A cota adicional com imposto zerado terá o mesmo valor do mecanismo que vigorou até janeiro deste ano. Acima do limite autorizado, continuam valendo as tarifas previstas no cronograma oficial.

A decisão não inclui veículos eletrificados totalmente montados, que seguem sujeitos às regras de tributação estabelecidas.

Governo defende transição

Em comunicado, o Gecex afirmou que a medida busca alinhar a política comercial a iniciativas voltadas à renovação da frota, incentivo à inovação e redução das emissões de carbono no setor automotivo.

O órgão destacou que os veículos eletrificados contribuem para a descarbonização da cadeia automotiva brasileira e para a adoção de tecnologias mais sustentáveis.

Indústria critica decisão

A Associação Nacional dos Fabricantes de Veículos Automotores (Anfavea) reagiu negativamente à medida e afirmou ver a decisão com “grande preocupação”.

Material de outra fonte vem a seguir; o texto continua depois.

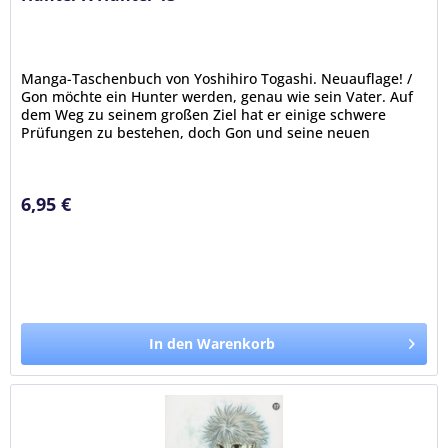
Manga-Taschenbuch von Yoshihiro Togashi. Neuauflage! /
Gon möchte ein Hunter werden, genau wie sein Vater. Auf
dem Weg zu seinem großen Ziel hat er einige schwere
Prüfungen zu bestehen, doch Gon und seine neuen
Freunde Kurapika, Leorio...
6,95 €
In den Warenkorb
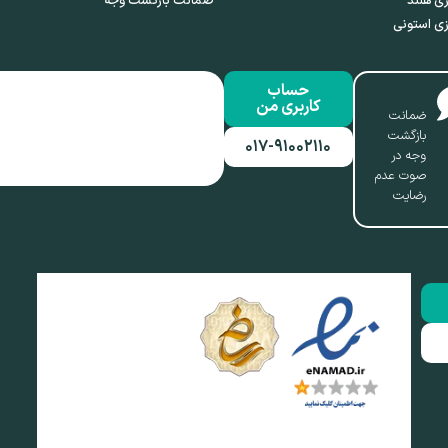
ی هلند
ضمانت بازگشت وجه
ی استونی
حساب
کاربری من
ضمانت
بازگشت
۰۱۷-۹۱۰۰۲۱۱۰
وجه در
صوت عدم
رضایت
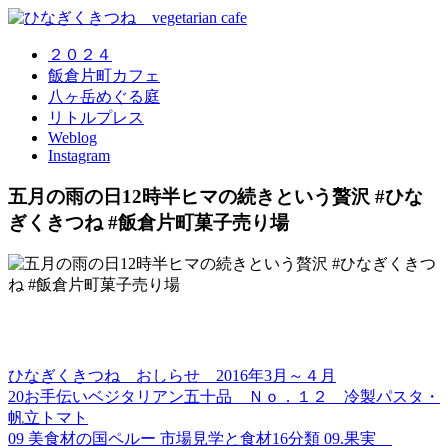
２０２４
飯倉片町カフェ
八ヶ岳めぐる庭
リトルプレス
Weblog
Instagram
五月の雨の日12時半ヒマの続きという贅沢 #ひな
ぎくきつね #飯倉片町菓子売り場
ひなぎくきつね おしらせ 2016年3月～４月
20お手伝いベジタリアン五十品 Ｎｏ．１２ 冷製パスタ・
帆立トマト
09 美食材の国ペルー 市場見学と食材16分類 09.果実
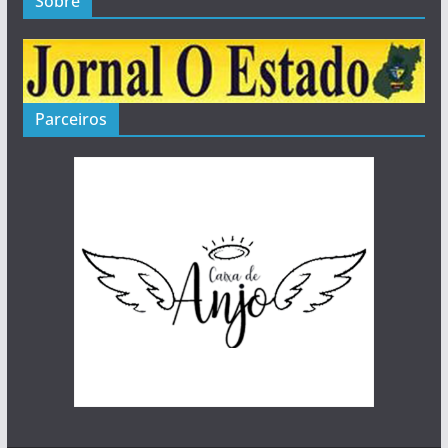
Sobre
Parceiros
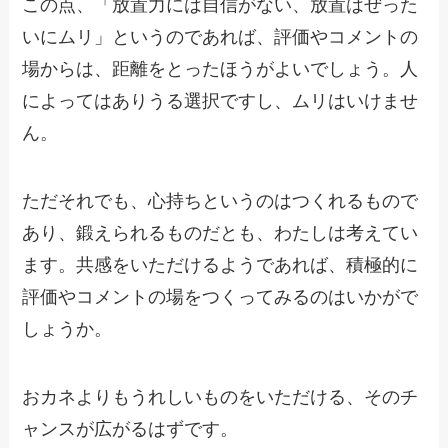
この点、「放置力には自信がない、放置はぜった
いにムリ」というのであれば、評価やコメントの
場からは、距離をとったほうがよいでしょう。人
によってはありうる選択ですし、ムリはいけませ
ん。
ただそれでも、心持ちというのはつくれるもので
あり、鍛えられるものだとも、わたしは考えてい
ます。共感をいただけるようであれば、積極的に
評価やコメントの場をつくってみるのはいかがで
しょうか。
おカネよりもうれしいものをいただける、そのチ
ャンスが広がるはずです。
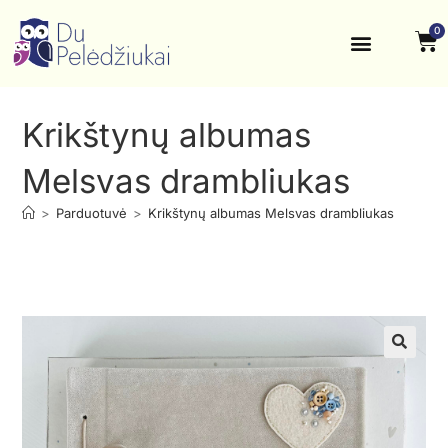
0
Krikštynos, šventės
Kontaktai ir rekvizitai
Krikštynų albumas
Melsvas drambliukas
>
Parduotuvė
>
Krikštynų albumas Melsvas drambliukas
🔍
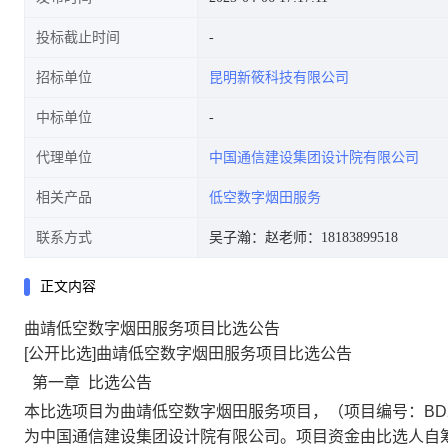
投标截止时间
招标单位
昆明新筱科技有限公司
中标单位
代理单位
中国通信建设集团设计院有限公司
相关产品
低空数字烟田服务
联系方式
吴子瀚：
赵老师：18183899518
正文内容
曲靖低空数字烟田服务项目比选公告
[公开比选]曲靖低空数字烟田服务项目比选公告
第一章
比选公告
本
比选
项目为
曲靖低空数字烟田服务项目
，
（项目编号：
BD
为
中国通信建设集团设计院有限公司
。项目资金由
比选人自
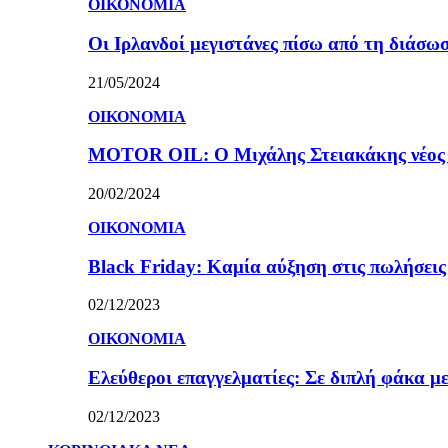
ΟΙΚΟΝΟΜΙΑ
Οι Ιρλανδοί μεγιστάνες πίσω από τη διάσω
21/05/2024
ΟΙΚΟΝΟΜΙΑ
MOTOR OIL: Ο Μιχάλης Στειακάκης νέος 
20/02/2024
ΟΙΚΟΝΟΜΙΑ
Black Friday: Καμία αύξηση στις πωλήσεις γ
02/12/2023
ΟΙΚΟΝΟΜΙΑ
Ελεύθεροι επαγγελματίες: Σε διπλή φάκα με
02/12/2023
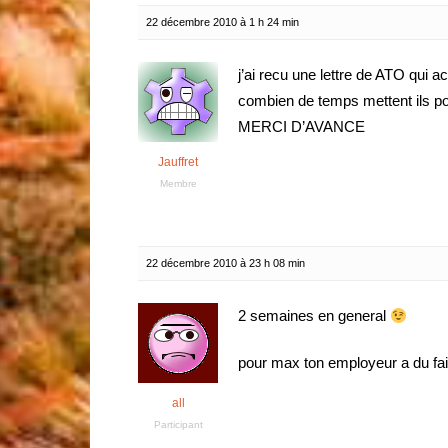
22 décembre 2010 à 1 h 24 min
j’ai recu une lettre de ATO qui 
combien de temps mettent ils 
MERCI D’AVANCE
Jauffret
Membre
22 décembre 2010 à 23 h 08 min
2 semaines en general
pour max ton employeur a du fai
all
Participant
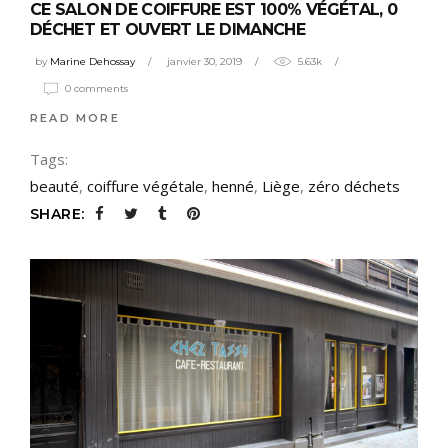
CE SALON DE COIFFURE EST 100% VÉGÉTAL, 0
DÉCHET ET OUVERT LE DIMANCHE
by
Marine Dehossay
janvier 30, 2019
5.63k
0 comments
READ MORE
Tags:
beauté
,
coiffure végétale
,
henné
,
Liège
,
zéro déchets
SHARE:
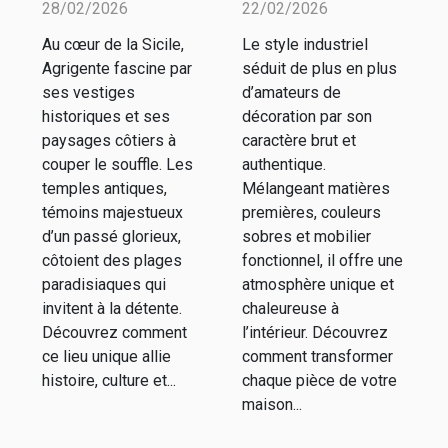
28/02/2026
22/02/2026
antiques et
industriel
Au cœur de la Sicile,
Le style industriel
plages
dans votre
Agrigente fascine par
séduit de plus en plus
d'Agrigente
intérieur ?
ses vestiges
d’amateurs de
historiques et ses
décoration par son
paysages côtiers à
caractère brut et
couper le souffle. Les
authentique.
temples antiques,
Mélangeant matières
témoins majestueux
premières, couleurs
d’un passé glorieux,
sobres et mobilier
côtoient des plages
fonctionnel, il offre une
paradisiaques qui
atmosphère unique et
invitent à la détente.
chaleureuse à
Découvrez comment
l’intérieur. Découvrez
ce lieu unique allie
comment transformer
histoire, culture et...
chaque pièce de votre
maison...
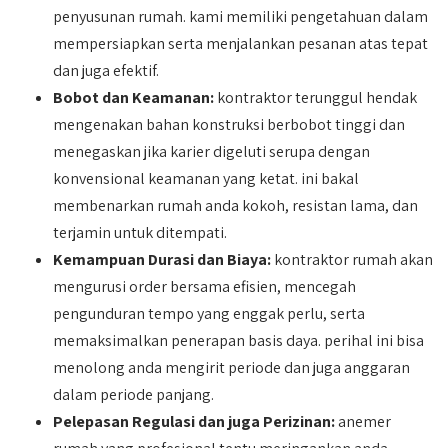
penyusunan rumah. kami memiliki pengetahuan dalam
mempersiapkan serta menjalankan pesanan atas tepat
dan juga efektif.
Bobot dan Keamanan:
kontraktor terunggul hendak
mengenakan bahan konstruksi berbobot tinggi dan
menegaskan jika karier digeluti serupa dengan
konvensional keamanan yang ketat. ini bakal
membenarkan rumah anda kokoh, resistan lama, dan
terjamin untuk ditempati.
Kemampuan Durasi dan Biaya:
kontraktor rumah akan
mengurusi order bersama efisien, mencegah
pengunduran tempo yang enggak perlu, serta
memaksimalkan penerapan basis daya. perihal ini bisa
menolong anda mengirit periode dan juga anggaran
dalam periode panjang.
Pelepasan Regulasi dan juga Perizinan:
anemer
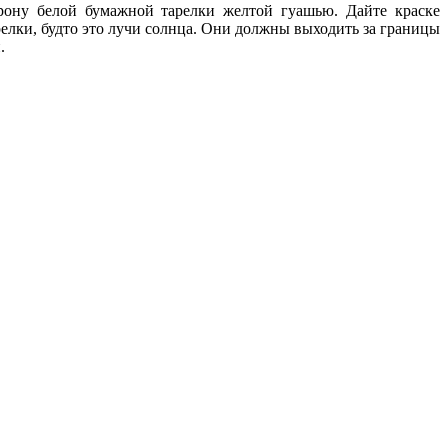
рону белой бумажной тарелки желтой гуашью. Дайте краске
елки, будто это лучи солнца. Они должны выходить за границы
.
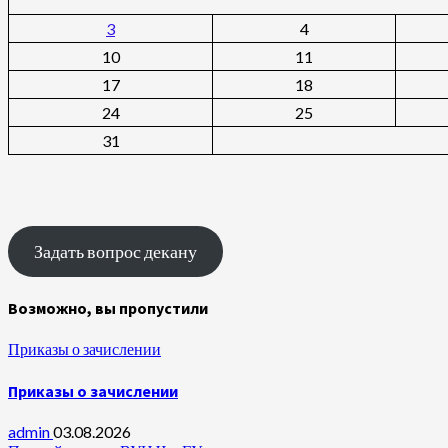
3
4
10
11
17
18
24
25
31
Задать вопрос декану
Возможно, вы пропустили
Приказы о зачислении
Приказы о зачислении
admin
03.08.2026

A entidade declarou que a manutenção das cotas de importação com alíquota zero pode prejudicar fabricantes instalados no país, trabalhadores e empresas nacionais de autopeças.

Segundo a associação, manifestações de sindicatos, entidades empresariais e representantes da indústria apontaram impactos negativos sobre a produção local.